▶ **What is required**
Below is a listing. Set down exactly the lines from the one containing "ently during day and night." through the one containing "repairs on a", both ends included, and leave out the rest.

▶ **Data to process**
□ □ □ □

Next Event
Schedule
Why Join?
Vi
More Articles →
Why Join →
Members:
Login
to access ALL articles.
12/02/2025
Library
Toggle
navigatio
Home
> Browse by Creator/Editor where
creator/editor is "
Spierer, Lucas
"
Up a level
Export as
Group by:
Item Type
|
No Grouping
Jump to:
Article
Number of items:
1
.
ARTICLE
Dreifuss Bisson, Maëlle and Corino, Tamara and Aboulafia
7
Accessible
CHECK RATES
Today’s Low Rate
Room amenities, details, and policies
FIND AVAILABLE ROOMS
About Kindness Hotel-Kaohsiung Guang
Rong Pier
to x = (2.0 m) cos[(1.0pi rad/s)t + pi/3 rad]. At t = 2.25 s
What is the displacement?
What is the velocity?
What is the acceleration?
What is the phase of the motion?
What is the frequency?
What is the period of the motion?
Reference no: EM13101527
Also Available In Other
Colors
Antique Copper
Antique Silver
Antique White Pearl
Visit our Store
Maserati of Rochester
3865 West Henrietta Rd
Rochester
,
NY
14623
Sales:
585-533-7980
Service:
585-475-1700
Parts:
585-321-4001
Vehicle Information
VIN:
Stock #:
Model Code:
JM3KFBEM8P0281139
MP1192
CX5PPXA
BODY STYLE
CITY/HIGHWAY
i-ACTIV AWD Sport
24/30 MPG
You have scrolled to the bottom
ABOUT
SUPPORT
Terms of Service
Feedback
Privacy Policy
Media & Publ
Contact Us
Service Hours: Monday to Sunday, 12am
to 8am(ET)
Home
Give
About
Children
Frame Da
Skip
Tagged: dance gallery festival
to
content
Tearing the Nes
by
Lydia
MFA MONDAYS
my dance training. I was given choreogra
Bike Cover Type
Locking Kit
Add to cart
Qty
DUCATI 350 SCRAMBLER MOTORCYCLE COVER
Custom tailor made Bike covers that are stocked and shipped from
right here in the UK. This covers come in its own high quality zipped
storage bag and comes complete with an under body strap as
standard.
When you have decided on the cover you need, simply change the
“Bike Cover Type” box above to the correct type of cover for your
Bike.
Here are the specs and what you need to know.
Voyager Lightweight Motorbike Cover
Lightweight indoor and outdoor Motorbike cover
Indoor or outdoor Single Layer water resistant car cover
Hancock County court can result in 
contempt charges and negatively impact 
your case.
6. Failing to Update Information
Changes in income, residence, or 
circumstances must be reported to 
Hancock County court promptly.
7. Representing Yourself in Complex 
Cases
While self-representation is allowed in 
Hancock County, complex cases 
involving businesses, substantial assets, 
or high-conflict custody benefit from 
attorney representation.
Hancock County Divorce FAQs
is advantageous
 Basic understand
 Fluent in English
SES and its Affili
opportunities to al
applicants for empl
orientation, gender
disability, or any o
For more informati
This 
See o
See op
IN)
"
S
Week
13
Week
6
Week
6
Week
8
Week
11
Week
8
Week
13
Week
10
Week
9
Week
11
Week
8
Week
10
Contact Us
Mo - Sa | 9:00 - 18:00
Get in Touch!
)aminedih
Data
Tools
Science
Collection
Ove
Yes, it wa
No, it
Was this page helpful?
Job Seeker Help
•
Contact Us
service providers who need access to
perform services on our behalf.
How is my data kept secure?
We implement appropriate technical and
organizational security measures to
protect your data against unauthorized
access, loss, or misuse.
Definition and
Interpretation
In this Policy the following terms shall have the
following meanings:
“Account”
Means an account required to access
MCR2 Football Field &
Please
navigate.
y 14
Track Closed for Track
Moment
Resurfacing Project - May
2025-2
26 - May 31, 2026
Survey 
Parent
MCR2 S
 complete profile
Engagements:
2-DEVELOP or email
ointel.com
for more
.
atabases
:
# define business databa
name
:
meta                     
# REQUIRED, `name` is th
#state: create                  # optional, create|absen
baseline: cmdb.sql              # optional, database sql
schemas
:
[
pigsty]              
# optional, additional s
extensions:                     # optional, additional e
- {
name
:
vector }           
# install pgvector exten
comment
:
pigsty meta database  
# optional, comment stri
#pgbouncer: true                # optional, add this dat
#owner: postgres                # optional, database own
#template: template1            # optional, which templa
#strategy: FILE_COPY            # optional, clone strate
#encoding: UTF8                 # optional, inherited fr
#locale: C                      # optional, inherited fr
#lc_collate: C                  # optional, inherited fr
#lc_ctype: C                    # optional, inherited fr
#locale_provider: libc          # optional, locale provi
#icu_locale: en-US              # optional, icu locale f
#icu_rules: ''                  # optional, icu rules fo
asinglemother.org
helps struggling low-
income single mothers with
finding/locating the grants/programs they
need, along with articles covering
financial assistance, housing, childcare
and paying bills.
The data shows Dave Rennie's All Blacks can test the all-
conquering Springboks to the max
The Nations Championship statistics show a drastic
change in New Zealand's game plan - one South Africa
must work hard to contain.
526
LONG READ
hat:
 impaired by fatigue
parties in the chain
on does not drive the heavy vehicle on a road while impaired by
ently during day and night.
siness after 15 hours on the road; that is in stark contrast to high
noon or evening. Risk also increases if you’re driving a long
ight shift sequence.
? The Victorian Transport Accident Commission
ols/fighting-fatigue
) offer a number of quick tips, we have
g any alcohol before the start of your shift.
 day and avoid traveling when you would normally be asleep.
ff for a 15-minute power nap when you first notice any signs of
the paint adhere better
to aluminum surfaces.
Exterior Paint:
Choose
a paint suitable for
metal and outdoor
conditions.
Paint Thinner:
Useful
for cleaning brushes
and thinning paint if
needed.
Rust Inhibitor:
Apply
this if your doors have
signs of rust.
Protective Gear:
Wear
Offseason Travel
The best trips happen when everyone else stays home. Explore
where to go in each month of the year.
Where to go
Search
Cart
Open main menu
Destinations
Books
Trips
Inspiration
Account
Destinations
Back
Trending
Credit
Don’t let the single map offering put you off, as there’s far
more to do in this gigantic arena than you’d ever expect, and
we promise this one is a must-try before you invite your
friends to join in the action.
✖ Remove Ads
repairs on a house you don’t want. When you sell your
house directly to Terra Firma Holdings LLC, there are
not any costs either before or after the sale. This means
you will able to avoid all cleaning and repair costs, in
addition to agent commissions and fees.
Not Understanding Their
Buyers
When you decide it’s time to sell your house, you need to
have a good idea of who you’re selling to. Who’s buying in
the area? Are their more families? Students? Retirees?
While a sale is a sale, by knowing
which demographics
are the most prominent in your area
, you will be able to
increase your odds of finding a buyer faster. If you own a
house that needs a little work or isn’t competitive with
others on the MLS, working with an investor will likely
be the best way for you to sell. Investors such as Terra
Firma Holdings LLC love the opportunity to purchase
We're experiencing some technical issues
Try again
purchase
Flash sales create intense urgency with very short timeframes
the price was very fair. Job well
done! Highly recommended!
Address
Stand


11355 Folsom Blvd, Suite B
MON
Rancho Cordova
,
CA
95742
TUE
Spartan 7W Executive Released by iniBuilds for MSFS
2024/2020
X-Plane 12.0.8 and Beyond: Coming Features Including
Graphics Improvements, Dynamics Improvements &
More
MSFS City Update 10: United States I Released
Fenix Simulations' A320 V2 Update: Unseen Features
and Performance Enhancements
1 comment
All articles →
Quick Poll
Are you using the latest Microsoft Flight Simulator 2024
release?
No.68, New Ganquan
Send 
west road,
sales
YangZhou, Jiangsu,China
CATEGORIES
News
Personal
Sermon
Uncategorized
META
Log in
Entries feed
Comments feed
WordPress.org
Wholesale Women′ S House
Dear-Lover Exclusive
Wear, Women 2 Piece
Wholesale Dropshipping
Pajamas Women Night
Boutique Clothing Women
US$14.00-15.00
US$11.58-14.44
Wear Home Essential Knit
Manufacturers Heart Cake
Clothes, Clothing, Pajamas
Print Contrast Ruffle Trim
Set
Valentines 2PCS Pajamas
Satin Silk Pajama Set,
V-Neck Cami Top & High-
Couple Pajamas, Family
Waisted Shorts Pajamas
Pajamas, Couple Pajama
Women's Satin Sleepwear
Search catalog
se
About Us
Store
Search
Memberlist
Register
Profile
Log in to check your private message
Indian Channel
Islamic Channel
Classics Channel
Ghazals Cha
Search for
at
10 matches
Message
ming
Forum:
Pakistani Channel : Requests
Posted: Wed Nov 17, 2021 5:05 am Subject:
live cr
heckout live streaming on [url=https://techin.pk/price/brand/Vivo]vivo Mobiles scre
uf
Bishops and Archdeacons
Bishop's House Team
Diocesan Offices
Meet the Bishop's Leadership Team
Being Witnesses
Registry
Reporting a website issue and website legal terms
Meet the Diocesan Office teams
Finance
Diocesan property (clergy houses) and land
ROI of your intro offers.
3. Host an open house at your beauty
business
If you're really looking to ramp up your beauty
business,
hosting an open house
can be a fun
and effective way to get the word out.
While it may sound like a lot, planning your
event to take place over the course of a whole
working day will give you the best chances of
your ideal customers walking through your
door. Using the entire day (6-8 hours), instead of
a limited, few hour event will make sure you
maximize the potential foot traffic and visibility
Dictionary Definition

□ □ □ □

▶ **Solution to the problem**
ently during day and night.
siness after 15 hours on the road; that is in stark contrast to high
noon or evening. Risk also increases if you’re driving a long
ight shift sequence.
? The Victorian Transport Accident Commission
ols/fighting-fatigue
) offer a number of quick tips, we have
g any alcohol before the start of your shift.
 day and avoid traveling when you would normally be asleep.
ff for a 15-minute power nap when you first notice any signs of
the paint adhere better
to aluminum surfaces.
Exterior Paint:
Choose
a paint suitable for
metal and outdoor
conditions.
Paint Thinner:
Useful
for cleaning brushes
and thinning paint if
needed.
Rust Inhibitor:
Apply
this if your doors have
signs of rust.
Protective Gear:
Wear
Offseason Travel
The best trips happen when everyone else stays home. Explore
where to go in each month of the year.
Where to go
Search
Cart
Open main menu
Destinations
Books
Trips
Inspiration
Account
Destinations
Back
Trending
Credit
Don’t let the single map offering put you off, as there’s far
more to do in this gigantic arena than you’d ever expect, and
we promise this one is a must-try before you invite your
friends to join in the action.
✖ Remove Ads
repairs on a house you don’t want. When you sell your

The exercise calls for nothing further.